■ **Check your understanding**
- 1) Decide whether each statement agrees with the Full Moon post, answering yes or no and quoting the post's deciding words: (a) Sen. Vincent Gregory's amendment requiring the Department of Human Services to cover child care costs passed; (b) almost half of all SNAP recipients are children; (c) the tasering incident Digby reported this week involved a deaf 12-year-old.
- 2) Proceed with the Full Moon post from its final quoted passage, in the same voice.

== Selected text ==

9.20.2013

Full Moon

According to the lunar cycle: just happened, on the 19th.

Judging from behavior: the full moon would seem to be permanent. And this was another routine week—of mass, and other, murders that were not caused by guns. This time around, it's people who hear voices in their heads, or play games with toddlers, that kill people.)

Days later: this.

In the narrative that's been settled, such things just happen: Act of God, Nothing To Be Done, and so on.

For some time, Digby has been doing "Dispatch From Taser Nation" posts. This week's incident: tasering of a deaf 12-year old.

And Pierce last week wrote of "the casual cruelties we no longer notice," from the 107-year old man killed by a SWAT team, to vulnerable elderly losing homes to shady tax lien operators.

No matter how many mass murders or other grotesque events there are, nothing slows the war against the poor.

There's this, from Clever Sister: Michigan lawmakers approve bills for drug testing the unemployed, and requiring community service for anyone receiving public assistance.
Sen. Vincent Gregory, D-Southfield, said it didn't make sense to make someone — such as a single mother, for example — have to pay child care costs because of state-required community service. He offered an amendment — which ultimately failed — that would require the Department of Human Services to pick up child care costs while parents performed community service.
CS adds, "Will kids die when left alone?"

With the right's success at state levels and in controlling the House, eagerness to hurt the poor is in newly high gear. It's an agenda being served by the "balanced" coverage of news like the House's vote to defund food stamps. Digby's rundown of the cruelty and lies, includes Dan Froomkin's noting—
Everyone is concerned when there are a lot of people getting food stamps, but the problem is that they are hungry, not that they are being fed.

The GOP argument boils down to a nonsensical: When people are hungrier, we should feed them less. It shouldn't be treated as if it makes sense. But it was.
As David Atkins goes over the stats
SNAP provides families with an estimated 22 million children with resources to purchase a nutritionally adequate diet. This represents close to 1 in 3 children (29 percent) in the United States. Almost half of all SNAP recipients are children (47 percent), and an additional 26 percent are adults living with children. ... Forty percent of all SNAP recipients live in households with preschool-age children (ages 4 and below).

===
== Data extract ==

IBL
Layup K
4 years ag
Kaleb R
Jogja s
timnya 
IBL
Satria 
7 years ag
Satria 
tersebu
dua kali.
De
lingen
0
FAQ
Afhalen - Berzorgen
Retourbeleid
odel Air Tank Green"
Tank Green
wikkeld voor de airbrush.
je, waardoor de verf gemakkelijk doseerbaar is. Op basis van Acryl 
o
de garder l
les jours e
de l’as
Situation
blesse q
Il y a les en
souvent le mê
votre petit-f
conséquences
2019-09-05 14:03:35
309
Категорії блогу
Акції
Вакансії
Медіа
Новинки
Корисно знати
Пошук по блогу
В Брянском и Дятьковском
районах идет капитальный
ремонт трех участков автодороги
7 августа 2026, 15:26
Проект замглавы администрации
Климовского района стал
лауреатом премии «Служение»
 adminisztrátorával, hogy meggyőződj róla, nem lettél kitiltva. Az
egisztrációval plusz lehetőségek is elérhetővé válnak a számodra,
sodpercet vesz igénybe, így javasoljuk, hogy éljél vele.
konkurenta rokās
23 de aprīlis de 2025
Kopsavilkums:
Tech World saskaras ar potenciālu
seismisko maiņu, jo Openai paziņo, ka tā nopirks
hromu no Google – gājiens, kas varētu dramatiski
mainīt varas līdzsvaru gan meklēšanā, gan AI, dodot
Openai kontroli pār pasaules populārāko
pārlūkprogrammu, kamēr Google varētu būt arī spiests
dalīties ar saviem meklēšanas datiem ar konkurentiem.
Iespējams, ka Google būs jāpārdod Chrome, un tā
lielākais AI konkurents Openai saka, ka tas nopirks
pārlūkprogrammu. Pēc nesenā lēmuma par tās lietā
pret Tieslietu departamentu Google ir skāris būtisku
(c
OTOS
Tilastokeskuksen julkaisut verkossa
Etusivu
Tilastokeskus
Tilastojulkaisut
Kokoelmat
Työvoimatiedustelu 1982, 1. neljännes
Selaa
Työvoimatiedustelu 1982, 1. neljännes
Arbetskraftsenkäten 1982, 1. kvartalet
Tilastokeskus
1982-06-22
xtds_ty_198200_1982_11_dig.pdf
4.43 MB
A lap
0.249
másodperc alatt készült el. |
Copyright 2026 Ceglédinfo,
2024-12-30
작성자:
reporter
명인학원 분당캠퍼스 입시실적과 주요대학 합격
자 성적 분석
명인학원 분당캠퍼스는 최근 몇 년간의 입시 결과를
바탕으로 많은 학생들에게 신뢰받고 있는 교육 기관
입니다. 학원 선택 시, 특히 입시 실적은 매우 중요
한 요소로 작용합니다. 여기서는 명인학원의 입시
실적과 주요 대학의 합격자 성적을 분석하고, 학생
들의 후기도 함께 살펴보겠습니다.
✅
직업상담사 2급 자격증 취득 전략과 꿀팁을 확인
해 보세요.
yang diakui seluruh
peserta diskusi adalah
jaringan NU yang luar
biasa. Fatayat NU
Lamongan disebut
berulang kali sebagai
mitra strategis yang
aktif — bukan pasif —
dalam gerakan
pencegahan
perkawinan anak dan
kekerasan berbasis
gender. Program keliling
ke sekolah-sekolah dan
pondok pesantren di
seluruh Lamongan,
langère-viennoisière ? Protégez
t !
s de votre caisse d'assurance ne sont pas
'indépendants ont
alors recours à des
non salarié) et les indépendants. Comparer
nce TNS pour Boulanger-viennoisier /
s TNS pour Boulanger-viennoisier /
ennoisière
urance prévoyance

===

■ **Responses for each task**
- 1)
(a) No: "which ultimately failed"
(b) Yes: "Almost half of all SNAP recipients are children (47 percent)"
(c) Yes: "This week's incident: tasering of a deaf 12-year old."

- 2)
Over 70 percent of SNAP benefits go to households with children. In 2011, SNAP provided an estimated $51 billion in benefits to families with children, over half of which went to families with preschool-age children.
And so on. One can only agree with Atkins' conclusion, that—
This is not a rational disagreement about public policy. This is a gulf of basic decency, a demand by fearful people for the sacrifice of innocents to sate a perversely sadistic form of cosmic justice.

Interestingly, most people demanding the starvation of children so that billionaires can buy more yachts call themselves Christian. Perhaps they're reading a Biblical translation that calls for blood sacrifice of innocents so that the rich may enjoy more fruits of Mammon. I missed that part in my copy.
Wednesday morning, I caught this on NPR—
"We should reform the food stamp program so we can get the aid to those who need it most in their hour of need, without the kind of rampant waste and abuse that you see," said Rep. Tom Cotton, a Republican from Arkansas.

It's not clear that waste and abuse really is all that rampant, but when House Republicans talk about the problem, they are most likely thinking of Jason Greenslate.

Greenslate is an unemployed San Diego surfer dude seen in a using his Supplemental Nutrition Assistance Program, or SNAP card, to buy sushi and lobster. The story from correspondent John Roberts was reportedly circulated to GOP lawmakers.

The report shows Greenslate heading to the automated checkout counter and paying with his food stamp card. "Two hundred dollars a month, and you just go like, boom," Greenslate says on camera. "Just like that, all paid for by our wonderful tax dollars."

In reality, the vast majority of SNAP recipients either work or are children, disabled or elderly. Greenslate is the exception, rather than the rule. He's been described as the new welfare queen — a caricature used to push welfare reform in the '80s and '90s.

Indeed, House Majority Leader Eric Cantor describes the new House food stamp bill as an extension of welfare reform.
What, instead of a Cadillac-driving welfare queen, the cheat is all of a sudden a white guy? Or is the missing racist bait trumped by California ?

It may just be another example of the laziness granted the propagandists. After all, their base needs no consistency of narrative; Balance will ensure the memes are broadcast to everyone else, and the GOP is once more given cover for its war against the poor.

With the typical SNAP recipient being a working single-mother—employed by Walmart or McDonald's, at pay making her eligible for food stamps—Jason Greenslate is very much an outlier. Yes, NPR noted that, while it dutifully disseminated the "welfare reform" meme. And the Greenslate audio is a more obvious attention-getter than a bunch of boringly real statistics.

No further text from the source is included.